On a broad organizational level, the document was separated as a recipe list, with a number, title, and (sometimes) multiple paragraphs of writing in each recipe. In addition, there were page numbers and breaks that frequently appeared in the middle of recipes (but not paragraphs, since that doesn’t really make sense).
To account for this organization, I broadly formatted my text with paragraph tags, page tags, recipe number tags, and heading tags nested directly inside div tags (with type = “recipe”). Margin text occasionally appeared alongside title content outside of paragraphs, so there are margin tags nested directly inside div tags as well. Also, some lines or double lines appear between titles and paragraphs, so these tags are also nested directly inside div tags. (double lines also appear outside of recipes, so these are the only tag put outside of div tags).

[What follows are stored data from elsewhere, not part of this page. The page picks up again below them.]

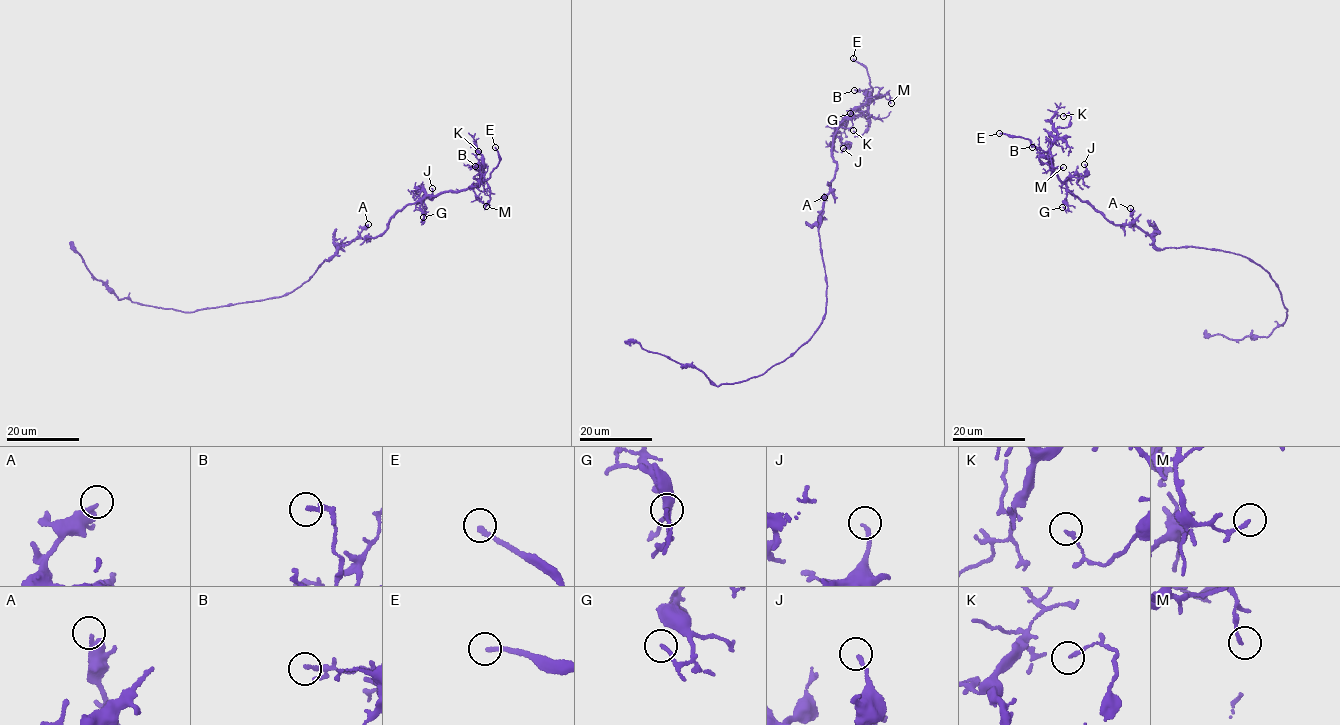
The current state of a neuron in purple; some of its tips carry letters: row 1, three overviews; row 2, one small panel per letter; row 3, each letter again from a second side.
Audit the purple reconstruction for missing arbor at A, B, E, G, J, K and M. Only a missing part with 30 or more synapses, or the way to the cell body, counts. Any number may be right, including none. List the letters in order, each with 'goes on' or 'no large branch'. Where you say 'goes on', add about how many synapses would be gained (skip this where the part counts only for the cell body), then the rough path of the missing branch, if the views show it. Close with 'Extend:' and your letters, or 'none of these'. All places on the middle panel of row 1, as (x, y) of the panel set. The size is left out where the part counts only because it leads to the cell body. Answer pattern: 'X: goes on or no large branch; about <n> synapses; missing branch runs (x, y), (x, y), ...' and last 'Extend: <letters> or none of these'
A: no large branch
B: no large branch
E: goes on
G: no large branch
J: no large branch
K: no large branch
M: no large branch
Extend: E

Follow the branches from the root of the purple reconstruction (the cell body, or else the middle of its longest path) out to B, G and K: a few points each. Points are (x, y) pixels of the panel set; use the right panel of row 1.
B: (1204, 248), (1162, 249), (1137, 227), (1110, 222), (1067, 191), (1048, 157), (1032, 147)
G: (1204, 248), (1155, 247), (1150, 236), (1130, 225), (1110, 222), (1068, 191), (1068, 208), (1062, 207)
K: (1204, 248), (1155, 247), (1067, 191), (1049, 154), (1063, 116)

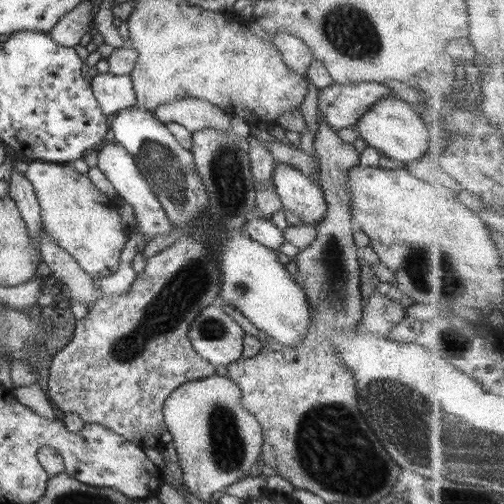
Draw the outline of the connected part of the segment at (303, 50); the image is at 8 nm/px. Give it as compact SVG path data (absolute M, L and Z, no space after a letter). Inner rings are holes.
M284 32L273 34L271 42L272 46L281 54L284 64L297 75L305 76L312 53L306 48L304 42Z

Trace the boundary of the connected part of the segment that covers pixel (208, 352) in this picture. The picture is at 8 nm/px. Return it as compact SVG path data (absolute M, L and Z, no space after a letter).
M217 303L201 309L189 325L187 340L213 366L225 366L242 357L243 329Z

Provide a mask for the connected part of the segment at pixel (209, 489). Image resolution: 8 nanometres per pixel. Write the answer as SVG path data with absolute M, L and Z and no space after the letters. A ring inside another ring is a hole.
M215 374L201 380L180 384L165 398L162 417L167 427L166 432L171 435L171 442L177 453L183 485L201 502L209 502L212 500L213 493L223 492L226 486L249 476L250 469L260 458L263 438L261 438L259 423L241 406L241 390L226 376Z

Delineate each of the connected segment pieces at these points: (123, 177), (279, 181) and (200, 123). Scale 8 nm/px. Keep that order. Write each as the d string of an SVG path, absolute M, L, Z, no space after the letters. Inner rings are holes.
M107 142L103 146L103 150L98 150L96 159L96 167L103 173L103 176L113 185L116 192L116 201L127 202L133 210L133 218L135 226L139 230L139 234L143 236L145 243L149 238L167 234L172 228L171 223L165 217L165 211L161 209L161 205L155 199L155 195L147 186L145 179L137 170L135 162L129 152L127 152L121 145L115 142Z
M279 162L271 172L271 182L285 214L295 214L306 225L319 224L326 210L325 199L311 177L295 170L291 164Z
M184 97L167 102L154 108L151 114L158 122L179 124L191 134L206 129L230 132L230 115L201 99Z

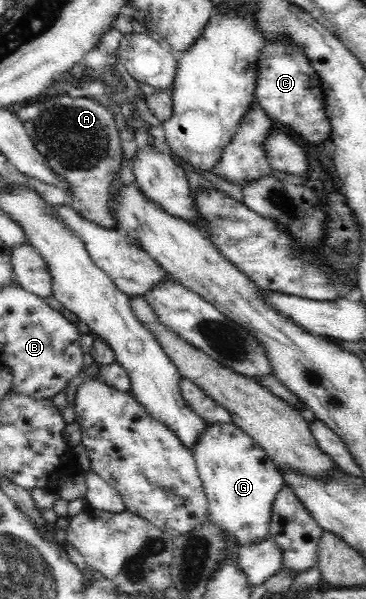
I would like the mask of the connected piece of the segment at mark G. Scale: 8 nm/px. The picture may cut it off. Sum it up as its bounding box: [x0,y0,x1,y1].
[191,422,284,546]

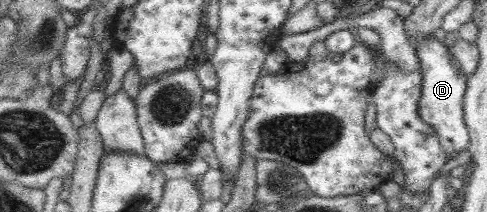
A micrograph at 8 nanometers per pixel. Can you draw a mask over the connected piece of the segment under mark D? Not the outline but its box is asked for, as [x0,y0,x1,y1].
[414,36,470,159]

In terms of finer textual structure, there was some tension about hierarchy when physical aspects of the texts. For example, there were chunks of text including headings/titles, recipe numbers, lines, and margin writing that were all a different ink color (red or brown instead of black). In these cases, I chose to put color tags as the children of other writing or physical tags (aside from the line or double line tags since these are marks themselves rather than indicators of a physical property of enclosed writing).
The finest textual elements were writing aspects which (aside from the 2 document-specific tags) could be reasonably marked as the child of any non-writing aspect tag since they were small in size and clearly contained within other tags. For example, material tags such as that for Oil of Turpentine clearly should be the child of broader tags such as those for paragraphs. Hierarchy between these writing tags was also easily decided by size; for Neopolitan Ointment, for example, the Neopolitan place descriptor is contained within the material tag for Neopolitan Ointment as a whole.
What questions about markup emerged throughout the process?
I primarily ran into a lot of hierarchy and how-much-to-tag, but these aren’t really questions about markup so much as personal preference and typical practice.
One question I did have was about the use of “type = __” in the beginning of tags. I only found it used for the div and language tags in sample code. It can’t be that this feature only usable for specific tags, so is this just a coincidence or is it a broader phenomenon that typing tags is uncommon and used only in a few specific cases. What are some other examples of good uses of this type parameter? I experimented in my own code by adding a type parameter to abbreviation tags to store the full word but I’m not sure if this is a reasonable use.